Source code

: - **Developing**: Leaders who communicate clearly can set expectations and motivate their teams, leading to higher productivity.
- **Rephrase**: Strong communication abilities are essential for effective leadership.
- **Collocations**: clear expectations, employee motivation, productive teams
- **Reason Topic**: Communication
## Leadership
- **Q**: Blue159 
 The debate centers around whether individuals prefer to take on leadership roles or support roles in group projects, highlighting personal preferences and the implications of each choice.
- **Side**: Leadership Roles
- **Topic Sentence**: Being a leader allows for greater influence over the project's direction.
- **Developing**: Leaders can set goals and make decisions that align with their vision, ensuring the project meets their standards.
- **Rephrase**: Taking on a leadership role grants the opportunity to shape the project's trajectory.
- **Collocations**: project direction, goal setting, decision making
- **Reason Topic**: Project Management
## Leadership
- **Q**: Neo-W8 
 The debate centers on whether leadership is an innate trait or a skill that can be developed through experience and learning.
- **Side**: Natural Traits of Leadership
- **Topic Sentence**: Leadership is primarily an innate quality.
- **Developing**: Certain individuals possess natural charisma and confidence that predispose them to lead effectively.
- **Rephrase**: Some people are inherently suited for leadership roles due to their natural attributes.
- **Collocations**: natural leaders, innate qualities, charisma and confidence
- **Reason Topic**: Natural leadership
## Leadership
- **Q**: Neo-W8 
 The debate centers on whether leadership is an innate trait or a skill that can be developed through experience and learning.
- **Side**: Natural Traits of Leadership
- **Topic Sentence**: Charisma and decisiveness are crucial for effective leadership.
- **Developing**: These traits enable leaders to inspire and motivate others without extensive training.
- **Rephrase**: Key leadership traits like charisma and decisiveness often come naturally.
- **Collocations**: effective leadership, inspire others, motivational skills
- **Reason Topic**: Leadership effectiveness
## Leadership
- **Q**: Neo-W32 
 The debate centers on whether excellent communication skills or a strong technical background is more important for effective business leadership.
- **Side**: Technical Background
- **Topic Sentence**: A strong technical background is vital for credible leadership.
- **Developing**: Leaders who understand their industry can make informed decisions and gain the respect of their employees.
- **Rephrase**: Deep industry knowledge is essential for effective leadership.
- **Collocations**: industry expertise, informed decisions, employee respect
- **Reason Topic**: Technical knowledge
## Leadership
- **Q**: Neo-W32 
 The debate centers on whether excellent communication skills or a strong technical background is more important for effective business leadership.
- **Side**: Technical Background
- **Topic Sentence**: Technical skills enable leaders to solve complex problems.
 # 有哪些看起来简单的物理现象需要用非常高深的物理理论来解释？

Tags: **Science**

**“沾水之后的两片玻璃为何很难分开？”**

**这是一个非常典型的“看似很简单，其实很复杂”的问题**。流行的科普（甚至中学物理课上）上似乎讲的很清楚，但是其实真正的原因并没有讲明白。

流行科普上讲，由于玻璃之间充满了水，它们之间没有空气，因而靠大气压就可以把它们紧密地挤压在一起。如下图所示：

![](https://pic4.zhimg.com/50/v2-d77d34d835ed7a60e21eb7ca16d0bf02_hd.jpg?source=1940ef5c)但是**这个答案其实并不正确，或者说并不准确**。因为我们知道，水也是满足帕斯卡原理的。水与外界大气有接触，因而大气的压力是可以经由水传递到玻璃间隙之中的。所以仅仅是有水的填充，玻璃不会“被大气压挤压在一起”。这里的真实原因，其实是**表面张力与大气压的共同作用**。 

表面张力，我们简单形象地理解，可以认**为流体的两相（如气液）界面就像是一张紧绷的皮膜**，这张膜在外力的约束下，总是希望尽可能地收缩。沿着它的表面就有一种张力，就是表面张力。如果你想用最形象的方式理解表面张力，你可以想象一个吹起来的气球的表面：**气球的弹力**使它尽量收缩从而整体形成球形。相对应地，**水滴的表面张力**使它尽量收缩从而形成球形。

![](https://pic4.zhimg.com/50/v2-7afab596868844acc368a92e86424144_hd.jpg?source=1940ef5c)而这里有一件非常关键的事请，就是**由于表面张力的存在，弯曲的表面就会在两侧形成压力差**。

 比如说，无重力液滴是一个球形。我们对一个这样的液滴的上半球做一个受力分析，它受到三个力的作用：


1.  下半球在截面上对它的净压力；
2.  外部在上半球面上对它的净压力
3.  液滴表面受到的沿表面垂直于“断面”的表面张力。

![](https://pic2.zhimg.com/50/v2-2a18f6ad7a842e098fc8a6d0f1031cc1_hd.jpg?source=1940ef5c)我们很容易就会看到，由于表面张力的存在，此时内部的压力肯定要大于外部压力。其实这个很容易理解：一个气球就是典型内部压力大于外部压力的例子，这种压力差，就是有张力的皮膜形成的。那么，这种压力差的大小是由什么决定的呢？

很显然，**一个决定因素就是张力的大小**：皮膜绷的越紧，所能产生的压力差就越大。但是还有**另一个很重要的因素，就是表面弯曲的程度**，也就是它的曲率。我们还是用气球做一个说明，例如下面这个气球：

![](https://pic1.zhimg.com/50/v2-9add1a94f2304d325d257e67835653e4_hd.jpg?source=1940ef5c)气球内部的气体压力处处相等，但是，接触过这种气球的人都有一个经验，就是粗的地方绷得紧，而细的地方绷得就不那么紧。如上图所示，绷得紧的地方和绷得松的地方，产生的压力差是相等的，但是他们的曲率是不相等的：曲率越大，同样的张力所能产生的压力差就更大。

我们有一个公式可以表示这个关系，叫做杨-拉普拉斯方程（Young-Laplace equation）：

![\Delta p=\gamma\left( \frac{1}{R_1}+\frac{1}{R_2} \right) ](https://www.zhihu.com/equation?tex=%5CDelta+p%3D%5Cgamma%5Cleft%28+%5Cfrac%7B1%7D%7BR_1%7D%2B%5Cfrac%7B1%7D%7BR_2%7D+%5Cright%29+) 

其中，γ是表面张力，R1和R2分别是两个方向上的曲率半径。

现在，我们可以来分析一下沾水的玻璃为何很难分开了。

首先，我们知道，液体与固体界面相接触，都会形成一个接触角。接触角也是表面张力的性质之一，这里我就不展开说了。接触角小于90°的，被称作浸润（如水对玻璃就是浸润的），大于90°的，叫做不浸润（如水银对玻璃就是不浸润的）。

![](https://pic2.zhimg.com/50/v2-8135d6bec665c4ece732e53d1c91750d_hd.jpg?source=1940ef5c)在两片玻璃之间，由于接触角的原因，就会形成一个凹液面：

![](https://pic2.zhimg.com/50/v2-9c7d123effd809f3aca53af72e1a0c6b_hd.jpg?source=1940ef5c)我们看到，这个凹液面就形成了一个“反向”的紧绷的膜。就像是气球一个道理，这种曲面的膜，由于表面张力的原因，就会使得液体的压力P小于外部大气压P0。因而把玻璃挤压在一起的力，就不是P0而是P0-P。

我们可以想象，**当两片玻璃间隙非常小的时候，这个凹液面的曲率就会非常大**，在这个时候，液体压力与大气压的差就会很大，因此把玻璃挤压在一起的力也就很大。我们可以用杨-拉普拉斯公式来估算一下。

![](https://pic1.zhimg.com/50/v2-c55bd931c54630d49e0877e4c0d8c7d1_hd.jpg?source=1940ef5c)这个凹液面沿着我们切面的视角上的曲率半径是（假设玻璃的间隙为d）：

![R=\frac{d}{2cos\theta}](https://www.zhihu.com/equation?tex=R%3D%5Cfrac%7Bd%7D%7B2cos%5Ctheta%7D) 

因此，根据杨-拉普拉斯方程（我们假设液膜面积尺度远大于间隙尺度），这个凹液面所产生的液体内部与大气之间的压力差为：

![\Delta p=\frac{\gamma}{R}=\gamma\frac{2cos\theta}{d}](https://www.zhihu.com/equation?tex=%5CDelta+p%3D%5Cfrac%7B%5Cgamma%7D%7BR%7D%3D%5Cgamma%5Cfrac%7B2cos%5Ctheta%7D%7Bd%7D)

# [ASSIGNMENT]
What you return must match the data word for word.

# [WRITTEN REPLY]
Source code

: - **Developing**: Leaders who communicate clearly can set expectations and motivate their teams, leading to higher productivity.
- **Rephrase**: Strong communication abilities are essential for effective leadership.
- **Collocations**: clear expectations, employee motivation, productive teams
- **Reason Topic**: Communication
## Leadership
- **Q**: Blue159 
 The debate centers around whether individuals prefer to take on leadership roles or support roles in group projects, highlighting personal preferences and the implications of each choice.
- **Side**: Leadership Roles
- **Topic Sentence**: Being a leader allows for greater influence over the project's direction.
- **Developing**: Leaders can set goals and make decisions that align with their vision, ensuring the project meets their standards.
- **Rephrase**: Taking on a leadership role grants the opportunity to shape the project's trajectory.
- **Collocations**: project direction, goal setting, decision making
- **Reason Topic**: Project Management
## Leadership
- **Q**: Neo-W8 
 The debate centers on whether leadership is an innate trait or a skill that can be developed through experience and learning.
- **Side**: Natural Traits of Leadership
- **Topic Sentence**: Leadership is primarily an innate quality.
- **Developing**: Certain individuals possess natural charisma and confidence that predispose them to lead effectively.
- **Rephrase**: Some people are inherently suited for leadership roles due to their natural attributes.
- **Collocations**: natural leaders, innate qualities, charisma and confidence
- **Reason Topic**: Natural leadership
## Leadership
- **Q**: Neo-W8 
 The debate centers on whether leadership is an innate trait or a skill that can be developed through experience and learning.
- **Side**: Natural Traits of Leadership
- **Topic Sentence**: Charisma and decisiveness are crucial for effective leadership.
- **Developing**: These traits enable leaders to inspire and motivate others without extensive training.
- **Rephrase**: Key leadership traits like charisma and decisiveness often come naturally.
- **Collocations**: effective leadership, inspire others, motivational skills
- **Reason Topic**: Leadership effectiveness
## Leadership
- **Q**: Neo-W32 
 The debate centers on whether excellent communication skills or a strong technical background is more important for effective business leadership.
- **Side**: Technical Background
- **Topic Sentence**: A strong technical background is vital for credible leadership.
- **Developing**: Leaders who understand their industry can make informed decisions and gain the respect of their employees.
- **Rephrase**: Deep industry knowledge is essential for effective leadership.
- **Collocations**: industry expertise, informed decisions, employee respect
- **Reason Topic**: Technical knowledge
## Leadership
- **Q**: Neo-W32 
 The debate centers on whether excellent communication skills or a strong technical background is more important for effective business leadership.
- **Side**: Technical Background
- **Topic Sentence**: Technical skills enable leaders to solve complex problems.
 # 有哪些看起来简单的物理现象需要用非常高深的物理理论来解释？

Tags: **Science**

**“沾水之后的两片玻璃为何很难分开？”**

**这是一个非常典型的“看似很简单，其实很复杂”的问题**。流行的科普（甚至中学物理课上）上似乎讲的很清楚，但是其实真正的原因并没有讲明白。

流行科普上讲，由于玻璃之间充满了水，它们之间没有空气，因而靠大气压就可以把它们紧密地挤压在一起。如下图所示：

![](https://pic4.zhimg.com/50/v2-d77d34d835ed7a60e21eb7ca16d0bf02_hd.jpg?source=1940ef5c)但是**这个答案其实并不正确，或者说并不准确**。因为我们知道，水也是满足帕斯卡原理的。水与外界大气有接触，因而大气的压力是可以经由水传递到玻璃间隙之中的。所以仅仅是有水的填充，玻璃不会“被大气压挤压在一起”。这里的真实原因，其实是**表面张力与大气压的共同作用**。 

表面张力，我们简单形象地理解，可以认**为流体的两相（如气液）界面就像是一张紧绷的皮膜**，这张膜在外力的约束下，总是希望尽可能地收缩。沿着它的表面就有一种张力，就是表面张力。如果你想用最形象的方式理解表面张力，你可以想象一个吹起来的气球的表面：**气球的弹力**使它尽量收缩从而整体形成球形。相对应地，**水滴的表面张力**使它尽量收缩从而形成球形。

![](https://pic4.zhimg.com/50/v2-7afab596868844acc368a92e86424144_hd.jpg?source=1940ef5c)而这里有一件非常关键的事请，就是**由于表面张力的存在，弯曲的表面就会在两侧形成压力差**。

 比如说，无重力液滴是一个球形。我们对一个这样的液滴的上半球做一个受力分析，它受到三个力的作用：


1.  下半球在截面上对它的净压力；
2.  外部在上半球面上对它的净压力
3.  液滴表面受到的沿表面垂直于“断面”的表面张力。

![](https://pic2.zhimg.com/50/v2-2a18f6ad7a842e098fc8a6d0f1031cc1_hd.jpg?source=1940ef5c)我们很容易就会看到，由于表面张力的存在，此时内部的压力肯定要大于外部压力。其实这个很容易理解：一个气球就是典型内部压力大于外部压力的例子，这种压力差，就是有张力的皮膜形成的。那么，这种压力差的大小是由什么决定的呢？

很显然，**一个决定因素就是张力的大小**：皮膜绷的越紧，所能产生的压力差就越大。但是还有**另一个很重要的因素，就是表面弯曲的程度**，也就是它的曲率。我们还是用气球做一个说明，例如下面这个气球：

![](https://pic1.zhimg.com/50/v2-9add1a94f2304d325d257e67835653e4_hd.jpg?source=1940ef5c)气球内部的气体压力处处相等，但是，接触过这种气球的人都有一个经验，就是粗的地方绷得紧，而细的地方绷得就不那么紧。如上图所示，绷得紧的地方和绷得松的地方，产生的压力差是相等的，但是他们的曲率是不相等的：曲率越大，同样的张力所能产生的压力差就更大。

我们有一个公式可以表示这个关系，叫做杨-拉普拉斯方程（Young-Laplace equation）：

![\Delta p=\gamma\left( \frac{1}{R_1}+\frac{1}{R_2} \right) ](https://www.zhihu.com/equation?tex=%5CDelta+p%3D%5Cgamma%5Cleft%28+%5Cfrac%7B1%7D%7BR_1%7D%2B%5Cfrac%7B1%7D%7BR_2%7D+%5Cright%29+) 

其中，γ是表面张力，R1和R2分别是两个方向上的曲率半径。

现在，我们可以来分析一下沾水的玻璃为何很难分开了。

首先，我们知道，液体与固体界面相接触，都会形成一个接触角。接触角也是表面张力的性质之一，这里我就不展开说了。接触角小于90°的，被称作浸润（如水对玻璃就是浸润的），大于90°的，叫做不浸润（如水银对玻璃就是不浸润的）。

![](https://pic2.zhimg.com/50/v2-8135d6bec665c4ece732e53d1c91750d_hd.jpg?source=1940ef5c)在两片玻璃之间，由于接触角的原因，就会形成一个凹液面：

![](https://pic2.zhimg.com/50/v2-9c7d123effd809f3aca53af72e1a0c6b_hd.jpg?source=1940ef5c)我们看到，这个凹液面就形成了一个“反向”的紧绷的膜。就像是气球一个道理，这种曲面的膜，由于表面张力的原因，就会使得液体的压力P小于外部大气压P0。因而把玻璃挤压在一起的力，就不是P0而是P0-P。

我们可以想象，**当两片玻璃间隙非常小的时候，这个凹液面的曲率就会非常大**，在这个时候，液体压力与大气压的差就会很大，因此把玻璃挤压在一起的力也就很大。我们可以用杨-拉普拉斯公式来估算一下。

![](https://pic1.zhimg.com/50/v2-c55bd931c54630d49e0877e4c0d8c7d1_hd.jpg?source=1940ef5c)这个凹液面沿着我们切面的视角上的曲率半径是（假设玻璃的间隙为d）：

![R=\frac{d}{2cos\theta}](https://www.zhihu.com/equation?tex=R%3D%5Cfrac%7Bd%7D%7B2cos%5Ctheta%7D) 

因此，根据杨-拉普拉斯方程（我们假设液膜面积尺度远大于间隙尺度），这个凹液面所产生的液体内部与大气之间的压力差为：

![\Delta p=\frac{\gamma}{R}=\gamma\frac{2cos\theta}{d}](https://www.zhihu.com/equation?tex=%5CDelta+p%3D%5Cfrac%7B%5Cgamma%7D%7BR%7D%3D%5Cgamma%5Cfrac%7B2cos%5Ctheta%7D%7Bd%7D)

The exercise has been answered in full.